Foi Fernando Henrique, como se sabe, que convocou, mobilizou e liderou os economistas que deram a mais importante contribuição para a organização da economia brasileira das últimas décadas; que conseguiu limpar entulhos econômicos deixados pela ditadura, como a superindexação da economia. Foi após o real que os governantes, as famílias e as firmas puderam se organizar. Com a inflação descontrolada, o país andava em zigue-zague num nevoeiro.
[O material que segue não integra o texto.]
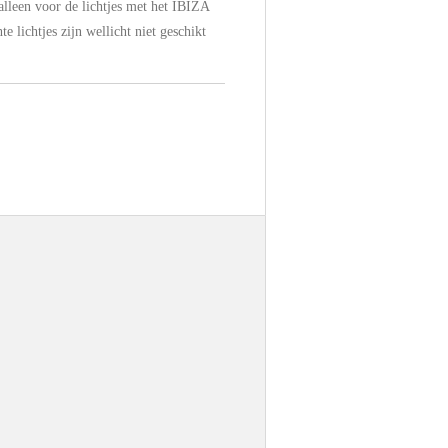
leen voor de lichtjes met het IBIZA
lichtjes zijn wellicht niet geschikt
O PT foi contra tudo aquilo que se fez para modernizar o país: o Plano Real, o saneamento dos bancos através do Proer, a Lei de Responsabilidade Fiscal, a privatização de empresas e as concessões, o sistema de metas de inflação. Foi até contra o Fundef e o início do sistema de avaliação da educação implantado pelo então ministro Paulo Renato. Isso é história do Brasil. Está registrado nos anais políticos do país.
No poder, como todos sabem, o PT adotou parte do programa que repudiou. Manteve de início as bases da estabilização, que hoje mina com erros sucessivos. Transformou o Fundef em Fundeb, mudou os sistemas de avaliação da educação e hoje atribui a si a existência dos indicadores. Paulo Renato, quando iniciou seu projeto de testar a qualidade da educação, enquanto universalizava o ensino fundamental, foi combatido pela então oposição.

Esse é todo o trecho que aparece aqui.